In the records below, find the line that contains "right elbow: (34, 84)" and the line that contains "left shoulder: (34, 50)", then retype exactly those two lines and every line between them.

(Human pose images with coordinates)
* * *

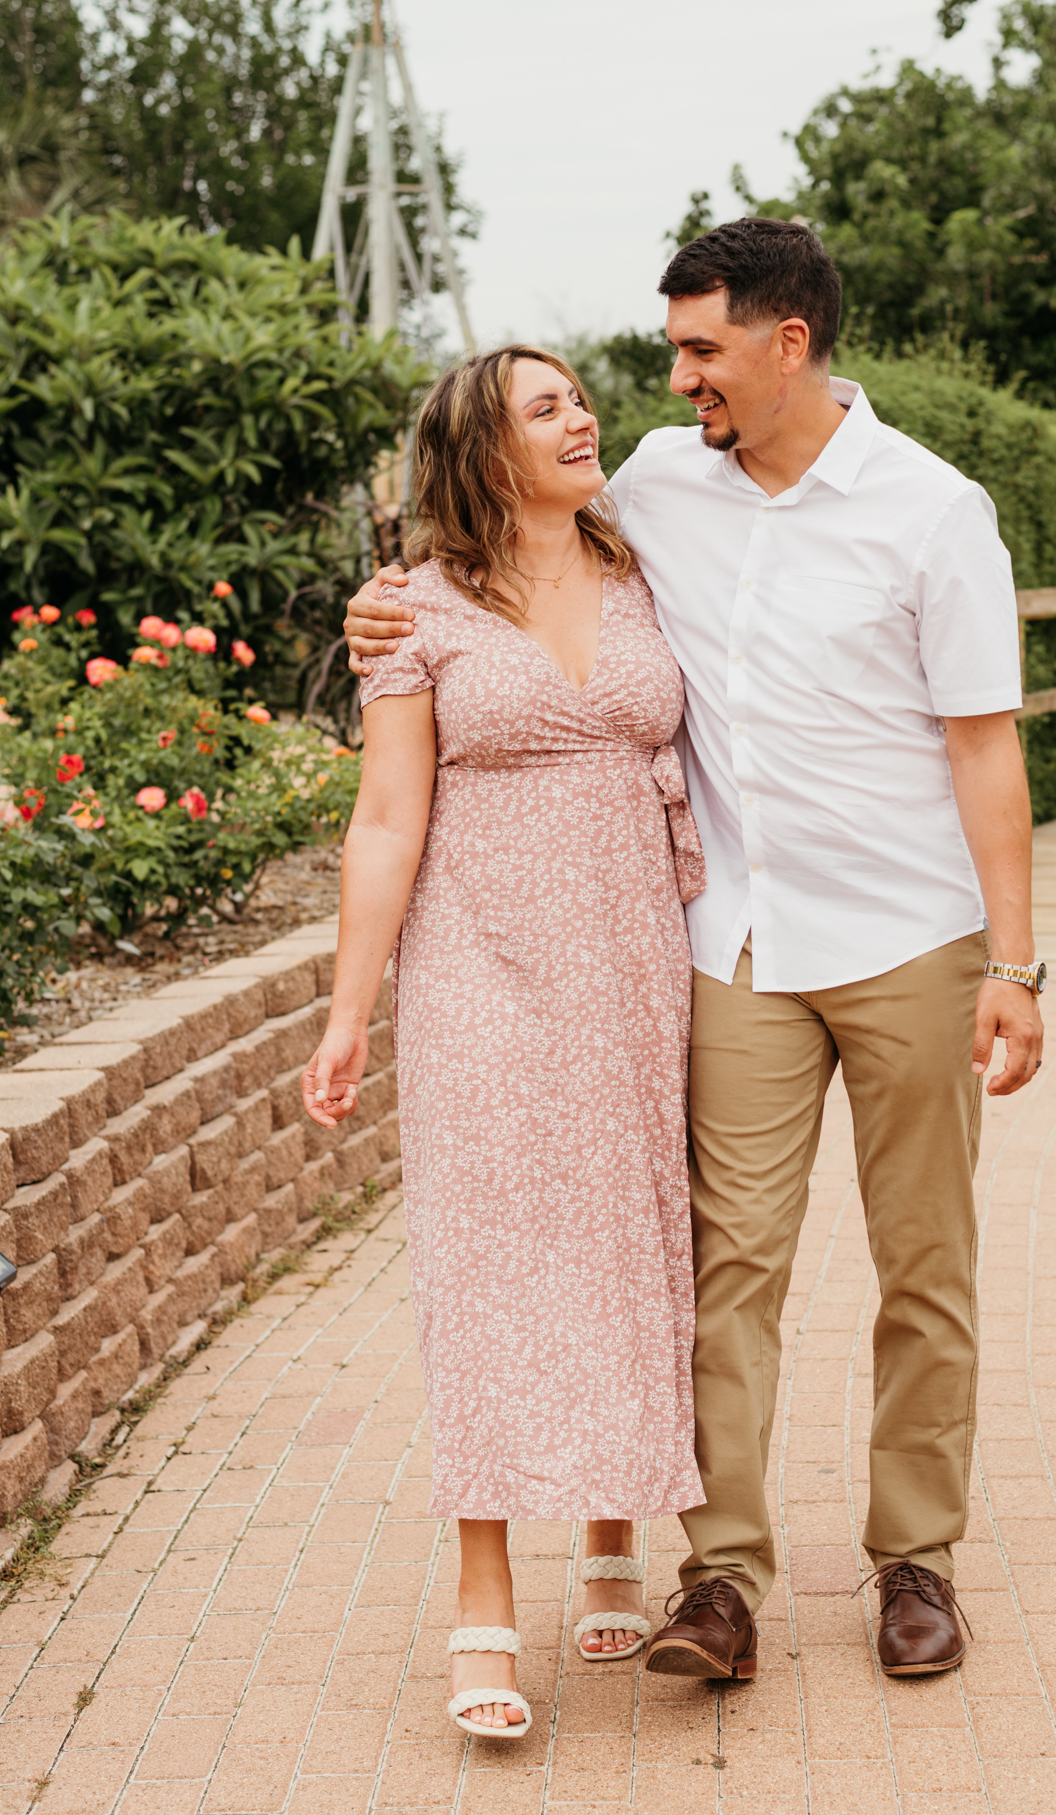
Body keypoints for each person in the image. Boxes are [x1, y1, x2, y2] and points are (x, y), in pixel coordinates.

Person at [344, 219, 1043, 1686]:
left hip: (910, 938)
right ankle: (718, 1578)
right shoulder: (659, 485)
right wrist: (387, 609)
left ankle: (915, 1558)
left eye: (701, 349)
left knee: (926, 1265)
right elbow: (504, 565)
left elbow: (984, 749)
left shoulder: (933, 512)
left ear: (789, 343)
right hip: (728, 945)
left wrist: (1015, 965)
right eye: (672, 351)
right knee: (724, 1269)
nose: (675, 380)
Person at [304, 345, 707, 1741]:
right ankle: (484, 1593)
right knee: (486, 1268)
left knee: (630, 1241)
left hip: (642, 971)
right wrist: (349, 1010)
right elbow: (385, 822)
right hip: (481, 973)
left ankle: (614, 1530)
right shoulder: (412, 612)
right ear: (483, 452)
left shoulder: (649, 568)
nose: (583, 416)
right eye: (547, 408)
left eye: (581, 396)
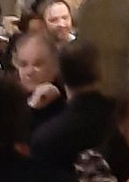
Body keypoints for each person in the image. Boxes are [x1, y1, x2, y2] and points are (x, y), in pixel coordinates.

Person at [31, 41, 116, 170]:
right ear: (99, 73)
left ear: (60, 76)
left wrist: (32, 109)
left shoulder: (45, 136)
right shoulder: (121, 116)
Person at [10, 28, 66, 130]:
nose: (29, 72)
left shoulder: (65, 107)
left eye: (38, 64)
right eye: (23, 64)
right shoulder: (8, 101)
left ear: (55, 66)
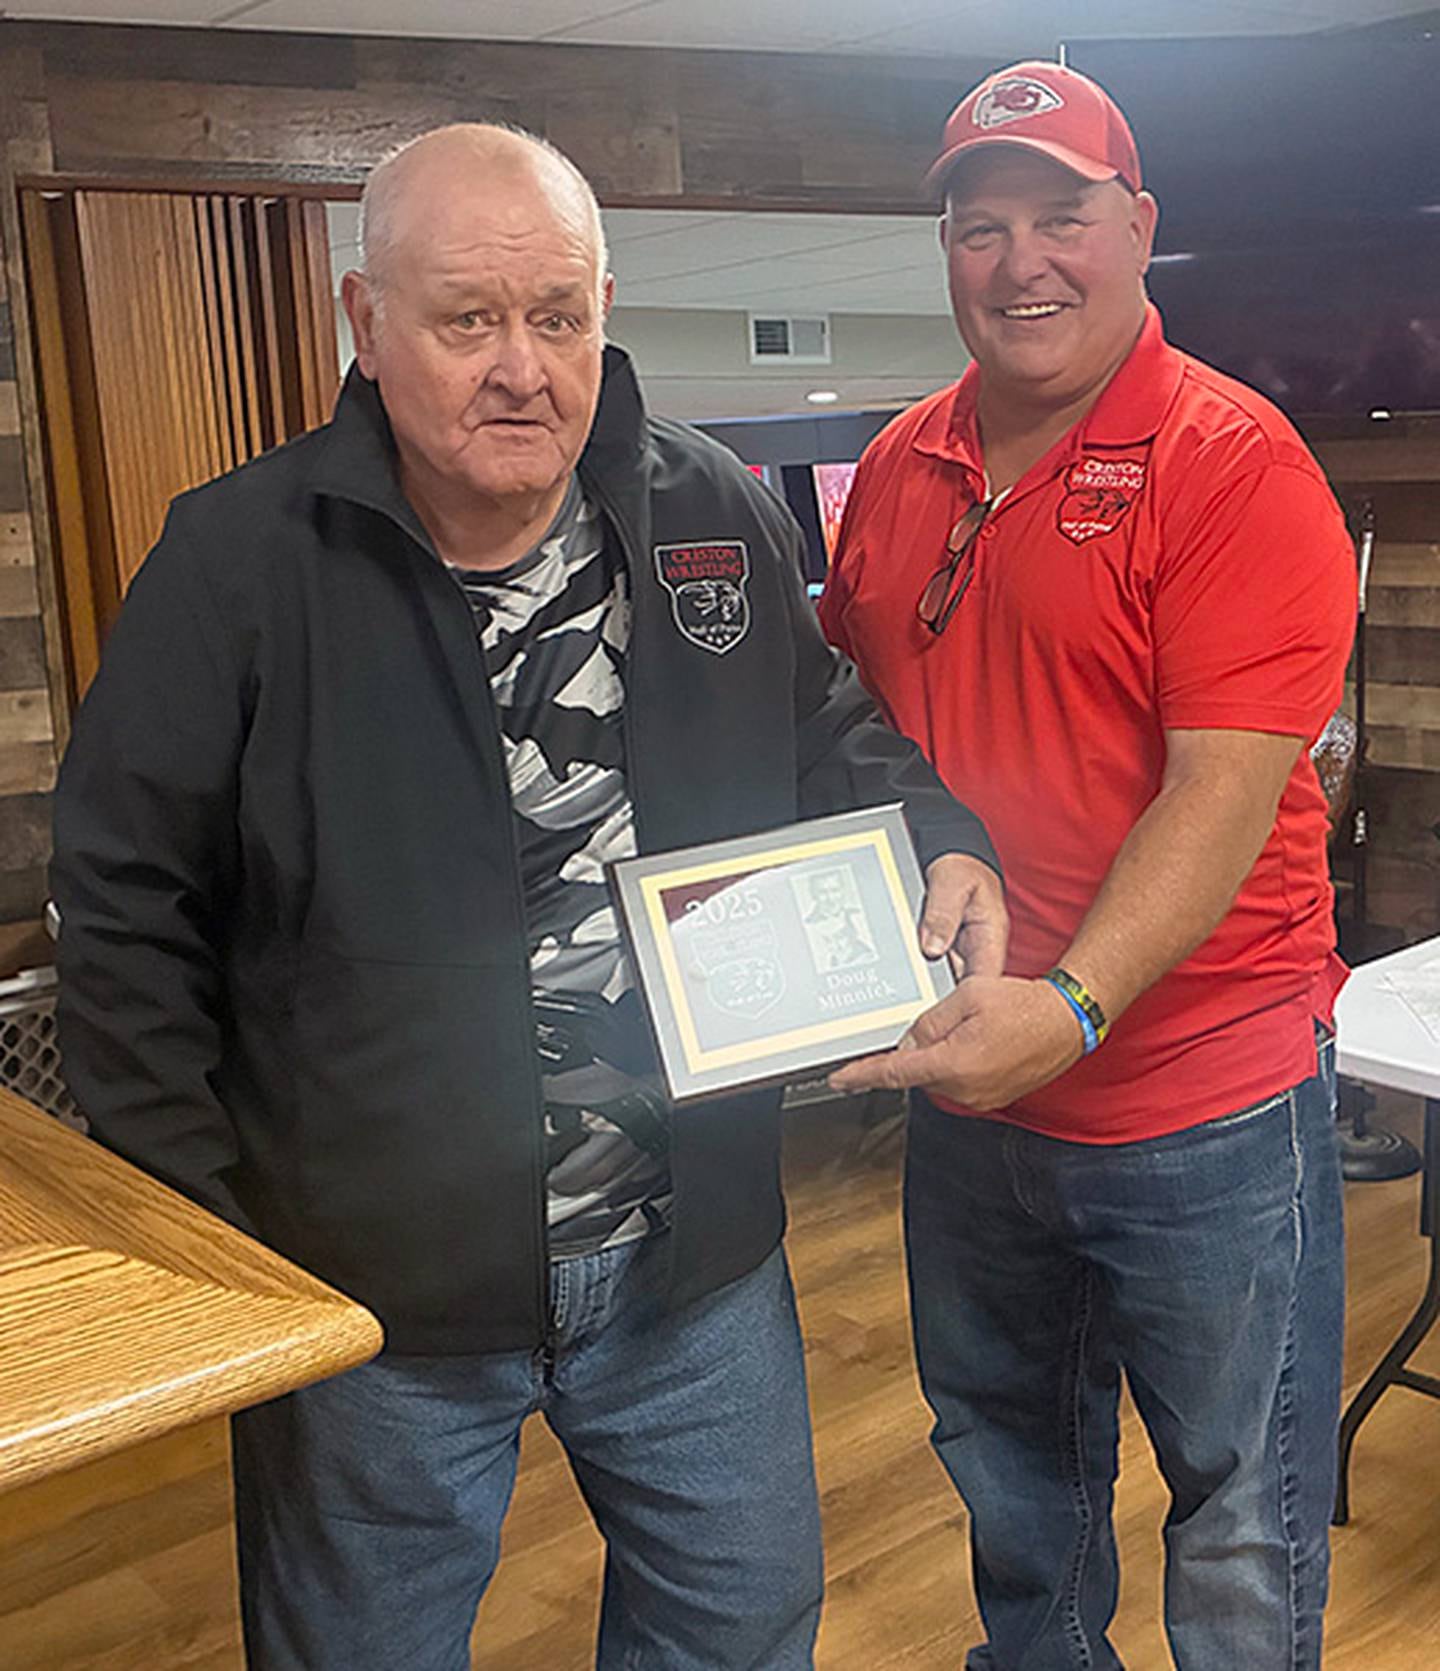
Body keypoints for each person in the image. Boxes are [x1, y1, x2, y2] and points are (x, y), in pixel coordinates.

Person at [51, 125, 1005, 1671]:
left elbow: (826, 725)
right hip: (378, 1294)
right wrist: (217, 1243)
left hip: (696, 1254)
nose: (521, 368)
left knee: (742, 1626)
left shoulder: (707, 507)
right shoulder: (238, 560)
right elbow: (121, 911)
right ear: (367, 324)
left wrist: (938, 831)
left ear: (603, 310)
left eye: (556, 317)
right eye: (468, 319)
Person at [819, 61, 1355, 1671]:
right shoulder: (899, 468)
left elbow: (1223, 796)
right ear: (947, 252)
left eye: (1062, 216)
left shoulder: (1234, 463)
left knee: (1239, 1514)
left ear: (1140, 228)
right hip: (972, 1096)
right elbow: (850, 736)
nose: (1021, 262)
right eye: (982, 227)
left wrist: (1071, 1007)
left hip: (1202, 1101)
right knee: (1012, 1486)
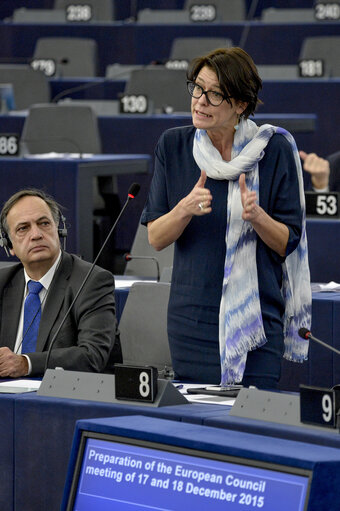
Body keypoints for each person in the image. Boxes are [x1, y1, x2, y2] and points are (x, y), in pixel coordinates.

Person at [141, 47, 311, 389]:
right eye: (197, 88)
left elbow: (286, 244)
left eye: (214, 94)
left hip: (255, 327)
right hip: (191, 324)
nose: (199, 101)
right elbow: (157, 237)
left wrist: (257, 216)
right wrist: (185, 208)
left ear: (240, 105)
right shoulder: (174, 146)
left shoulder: (273, 150)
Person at [0, 188, 122, 378]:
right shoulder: (3, 283)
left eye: (44, 224)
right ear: (9, 245)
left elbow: (93, 355)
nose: (36, 234)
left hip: (69, 398)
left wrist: (26, 363)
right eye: (23, 228)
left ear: (59, 230)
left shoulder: (91, 281)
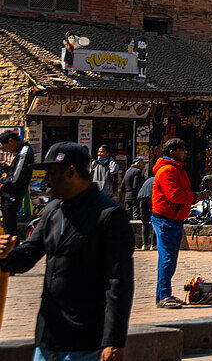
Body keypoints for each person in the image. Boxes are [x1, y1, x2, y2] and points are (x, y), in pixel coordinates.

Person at [0, 141, 133, 360]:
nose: (46, 183)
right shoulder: (53, 210)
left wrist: (114, 341)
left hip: (86, 341)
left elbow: (118, 282)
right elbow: (29, 254)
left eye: (51, 174)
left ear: (71, 172)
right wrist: (5, 255)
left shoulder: (109, 215)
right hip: (48, 338)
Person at [152, 138, 210, 309]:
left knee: (169, 258)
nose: (185, 152)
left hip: (175, 218)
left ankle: (162, 295)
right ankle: (164, 296)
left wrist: (197, 196)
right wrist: (195, 196)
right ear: (172, 152)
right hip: (165, 219)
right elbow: (175, 195)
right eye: (181, 149)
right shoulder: (167, 170)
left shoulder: (179, 170)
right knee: (167, 259)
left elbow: (182, 195)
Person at [0, 129, 34, 237]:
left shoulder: (24, 151)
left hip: (12, 195)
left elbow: (16, 178)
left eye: (6, 147)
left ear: (11, 141)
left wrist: (2, 180)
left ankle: (11, 250)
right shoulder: (22, 151)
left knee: (9, 228)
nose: (7, 151)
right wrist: (6, 168)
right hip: (11, 195)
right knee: (8, 226)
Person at [136, 173, 155, 251]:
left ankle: (145, 244)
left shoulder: (148, 180)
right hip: (151, 198)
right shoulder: (158, 180)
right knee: (154, 221)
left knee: (144, 223)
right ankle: (153, 244)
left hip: (141, 199)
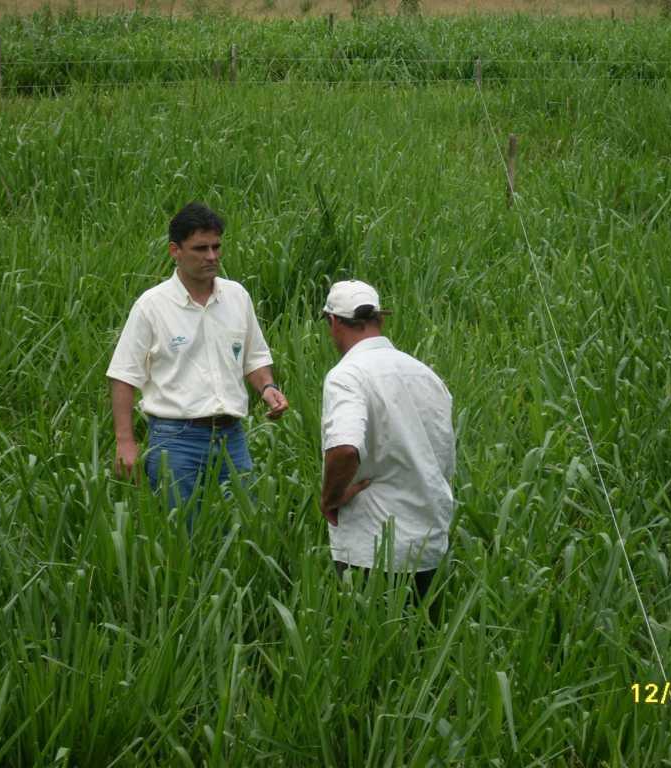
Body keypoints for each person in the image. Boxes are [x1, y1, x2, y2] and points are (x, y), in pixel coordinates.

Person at [107, 202, 289, 525]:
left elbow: (254, 358)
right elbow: (123, 376)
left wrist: (268, 387)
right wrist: (125, 442)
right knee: (179, 533)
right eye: (201, 248)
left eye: (216, 247)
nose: (212, 256)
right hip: (175, 439)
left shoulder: (236, 297)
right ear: (174, 250)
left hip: (232, 437)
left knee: (243, 528)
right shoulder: (152, 306)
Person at [319, 280, 455, 603]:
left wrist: (330, 497)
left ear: (334, 322)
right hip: (429, 542)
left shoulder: (346, 376)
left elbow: (344, 448)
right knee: (423, 646)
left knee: (369, 645)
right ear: (379, 319)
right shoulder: (425, 374)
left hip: (372, 547)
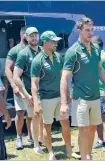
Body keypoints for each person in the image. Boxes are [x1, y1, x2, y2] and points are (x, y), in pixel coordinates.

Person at [60, 17, 105, 160]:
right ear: (79, 31)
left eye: (91, 30)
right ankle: (84, 157)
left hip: (95, 96)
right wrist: (63, 103)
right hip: (80, 98)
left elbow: (100, 69)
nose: (90, 33)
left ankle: (88, 155)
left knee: (93, 128)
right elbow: (64, 78)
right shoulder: (73, 51)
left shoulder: (96, 48)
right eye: (87, 30)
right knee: (83, 129)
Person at [31, 31, 80, 160]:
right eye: (53, 41)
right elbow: (34, 84)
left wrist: (67, 93)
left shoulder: (58, 56)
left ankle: (69, 151)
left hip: (60, 96)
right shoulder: (38, 60)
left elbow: (63, 78)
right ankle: (51, 152)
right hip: (46, 98)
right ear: (45, 42)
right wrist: (36, 103)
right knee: (47, 125)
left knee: (65, 123)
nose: (55, 43)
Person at [13, 27, 44, 154]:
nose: (34, 38)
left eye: (36, 35)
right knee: (34, 117)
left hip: (45, 92)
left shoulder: (43, 51)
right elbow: (16, 76)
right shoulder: (23, 54)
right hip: (31, 93)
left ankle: (42, 140)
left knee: (43, 118)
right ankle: (36, 144)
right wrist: (26, 95)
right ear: (25, 37)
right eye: (31, 35)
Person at [5, 26, 33, 149]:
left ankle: (31, 136)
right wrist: (13, 86)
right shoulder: (15, 50)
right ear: (23, 35)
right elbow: (7, 69)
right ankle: (19, 138)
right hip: (20, 88)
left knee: (32, 113)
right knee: (20, 113)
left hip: (33, 87)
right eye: (29, 35)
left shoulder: (34, 50)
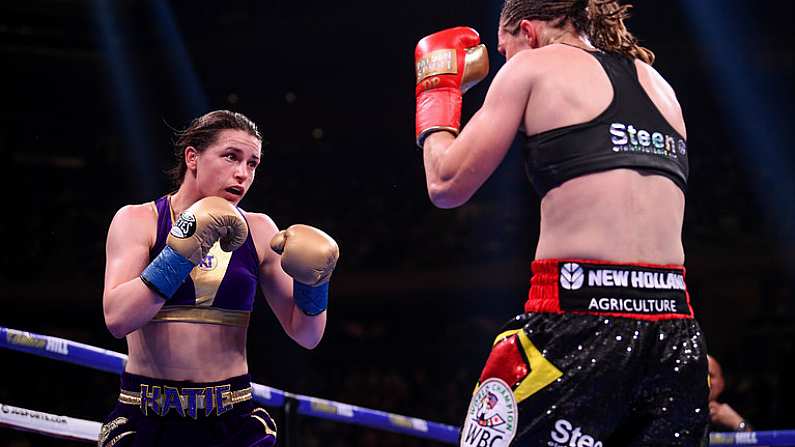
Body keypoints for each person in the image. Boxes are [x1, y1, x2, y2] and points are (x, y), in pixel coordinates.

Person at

* * *

• COMPLETED EXERCISE:
right elbow: (34, 84)
left wrist: (67, 93)
left shoulder: (58, 56)
left ankle: (69, 151)
left hip: (60, 96)
right shoulder: (38, 60)
left elbow: (63, 78)
right ankle: (51, 152)
right hip: (46, 98)
right ear: (45, 42)
right wrist: (36, 103)
right knee: (47, 125)
left knee: (65, 123)
nose: (55, 43)
Person at [13, 27, 44, 154]:
nose: (34, 38)
left eye: (36, 35)
right knee: (34, 117)
left hip: (45, 92)
left shoulder: (43, 51)
right elbow: (16, 76)
right shoulder: (23, 54)
right hip: (31, 93)
left ankle: (42, 140)
left knee: (43, 118)
right ankle: (36, 144)
right wrist: (26, 95)
right ear: (25, 37)
right eye: (31, 35)
Person at [5, 26, 33, 149]:
left ankle: (31, 136)
right wrist: (13, 86)
right shoulder: (15, 50)
right ear: (23, 35)
right elbow: (7, 69)
right ankle: (19, 138)
right hip: (20, 88)
left knee: (32, 113)
right knee: (20, 113)
left hip: (33, 87)
right eye: (29, 35)
left shoulder: (34, 50)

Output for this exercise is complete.